I hesitated. This was the moment to walk away—from Peter’s breezy callousness, and his criminal past. But if I ran, where would I go? And Peter looked so absurdly adorable as he ceremoniously poured the peridot-colored liquor into the snifters, then added the sparkling water. The liquid swirled with enchanting pale green clouds.
“Come on Duchess,” he said. “It’s brilliant. Taste it. Besides, you know what they say: ‘Absinthe makes the heart grow fonder’.”
“You know that’s probably the world’s worst joke.”
“Probably?” He leaned over and gave me a kiss. “Can you tell me a worse one?”
I took a sip of the now-milky liquid—herbal and anise-flavored—a little cough-mediciney, but not bad. I hoped it didn’t actually make the heart grow fonder.
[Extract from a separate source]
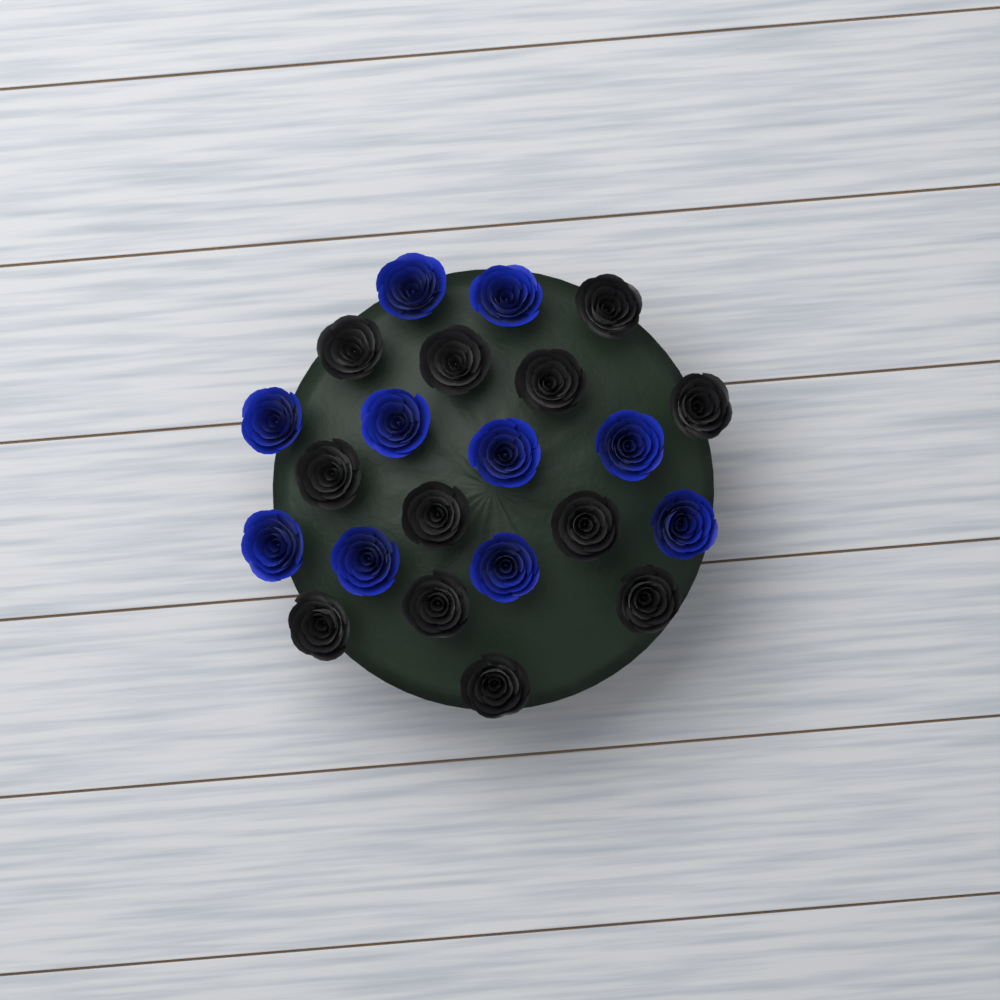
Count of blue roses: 10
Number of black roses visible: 12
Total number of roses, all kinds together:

I didn’t need to be fonder of Peter Sherwood. I let him give me another licorice-y kiss, but I needed to talk business before this went any further.
“My book—Henry says I have no contract with you.
Fangs of Sherwood Forest
is supposed to come out next month, and at first they said I could launch my book at the same time, so Rosalee and I could do promotions together, but now Henry and Alan say I have to leave…”
Peter wore a half smile as he scanned my face—as if waiting for a signal that I was joking. “
Fangs of Sherwood Forest:
Is that the new fem-dom title?”
He looked truly clueless.
I hardly knew where to begin. I took another gulp of absinthe and launched into the story of Rosalee’s book, and its miraculous ascent to the top of the priority list at Sherwood.
Peter looked first amused, then shocked, then angry as he shuffled through the foot-high stacks of manuscripts and letters piled on his desk.
“This is the Robin Hood manuscript the Baron kept whinging about? That unreadable dreck? By his girlfriend from California with the tits? She’s here in Swynsby?”